More to come. As it takes shape. You know how this goes.

In the meantime, the gardens rest. All of them are still under lots of snow.

Yes, those are squirrel tracks. But that too is a story for a different time.

The little and the simple things

The little and the simple things are what is mattering most to me lately. Going “glamping” at the little house up north for 4 days over New Year’s weekend – with two lawn chairs, carpet remnants, a 50 year old polyurethaned card table, a cooler, and an air mattress. We had so much fun!!!

Seeing the deer tracks through the snow in our small yard for the first time. Taking our dog out before bedtime and walking out to see two deer right there. Driving through changing scenes of thick frost on the trees – in sepia, in green, in blue as the sun hid and then set.

Hearing stories about the well known deer in town. Hearing stories about the apple picking bear in town. Feels very familiar. Maybe there’s a message in there.
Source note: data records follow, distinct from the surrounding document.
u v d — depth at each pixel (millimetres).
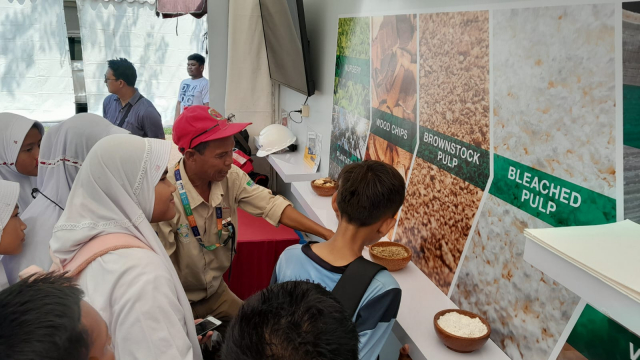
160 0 4148
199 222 1795
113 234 1134
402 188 1215
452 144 1565
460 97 1511
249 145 4090
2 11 5496
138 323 1023
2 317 584
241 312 683
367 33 2201
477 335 1299
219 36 4098
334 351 624
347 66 2457
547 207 1178
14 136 1722
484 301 1422
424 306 1531
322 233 1861
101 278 1068
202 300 1952
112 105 3727
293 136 3438
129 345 1023
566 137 1115
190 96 4984
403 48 1861
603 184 1025
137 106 3570
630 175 962
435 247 1685
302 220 1903
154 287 1060
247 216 3100
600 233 924
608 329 1018
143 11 5895
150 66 6148
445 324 1354
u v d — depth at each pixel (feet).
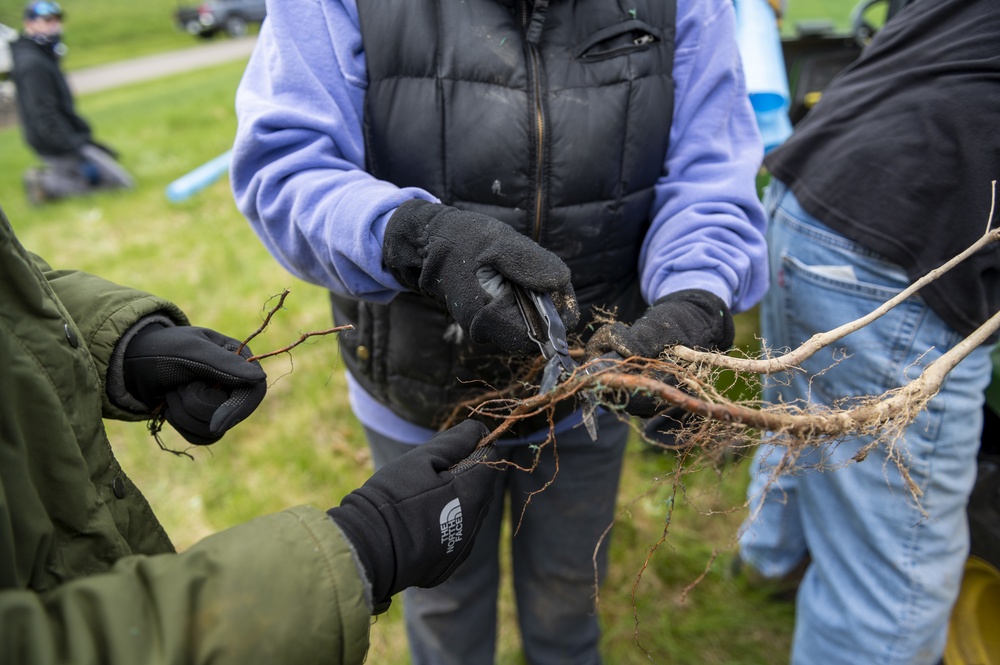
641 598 6.34
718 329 3.41
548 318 2.94
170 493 7.43
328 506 7.22
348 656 2.15
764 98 6.12
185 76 42.01
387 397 4.34
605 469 4.64
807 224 4.47
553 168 3.56
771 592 6.30
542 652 5.28
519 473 4.60
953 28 3.88
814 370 4.70
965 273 3.80
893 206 3.95
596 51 3.57
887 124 4.01
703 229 3.72
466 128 3.49
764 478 5.67
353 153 3.64
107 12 75.66
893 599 4.49
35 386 2.26
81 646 1.77
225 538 2.12
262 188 3.43
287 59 3.43
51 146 16.30
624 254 4.09
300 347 9.65
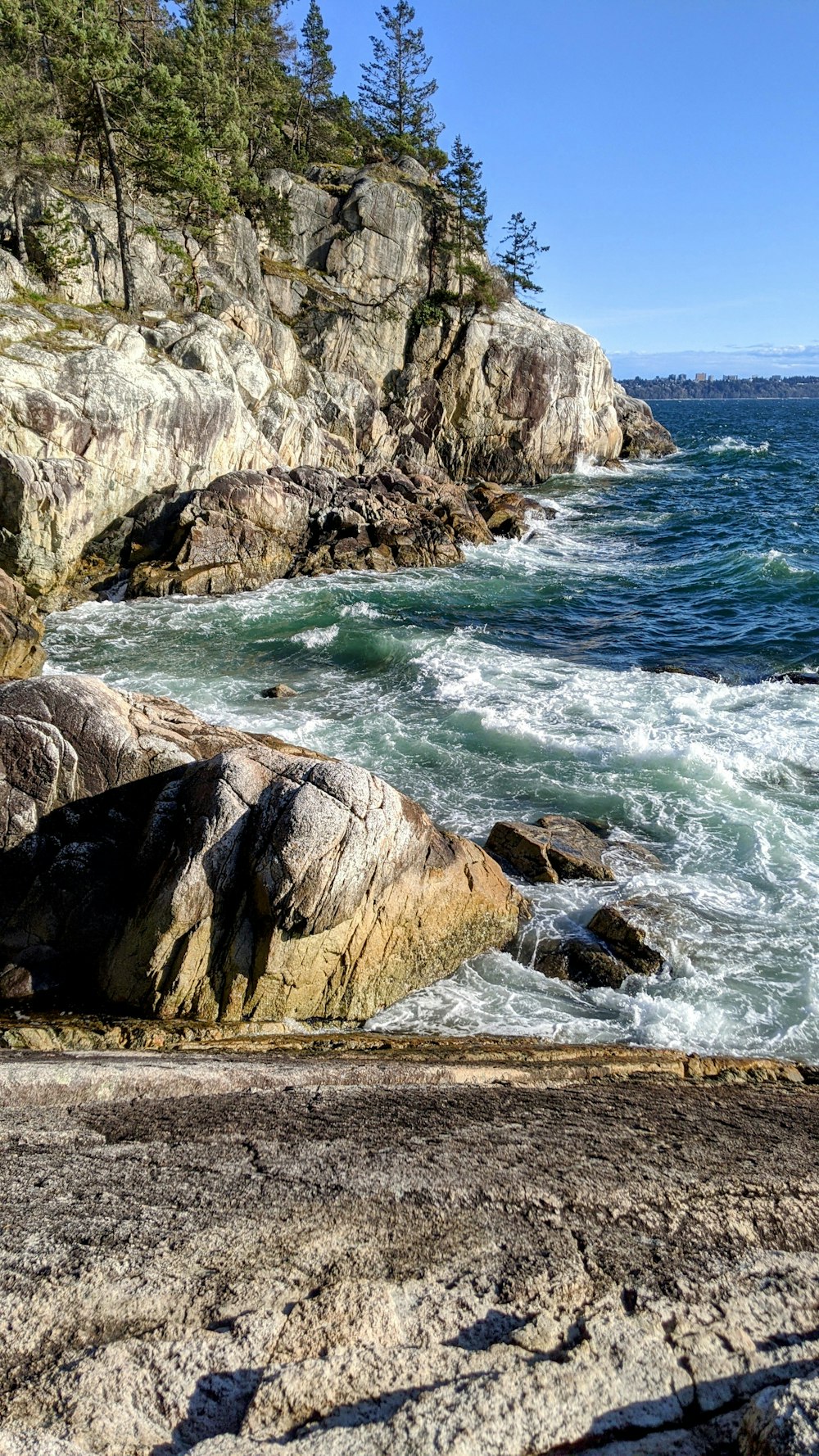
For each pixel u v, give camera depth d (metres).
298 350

I just don’t know what it is yet. Grow pine trees? Something will materialize.

Happy Leap Year!

Wow!  February 29!  Spring is around the corner, right?  I hope so.

We filled February with a lot of activities, and the month was fun, but I’m so ready for gardening season.

My daylily seeds are in the refrigerator getting prepped for planting in two weeks.  The days are getting longer, but the snow piles remain.  Still, my shamrocks are back in bloom, and, right on cue, my hibiscus bloomed for the first time this year on February 26th.  How does it do that so consistently?  Soon another bloom will brighten a couple days.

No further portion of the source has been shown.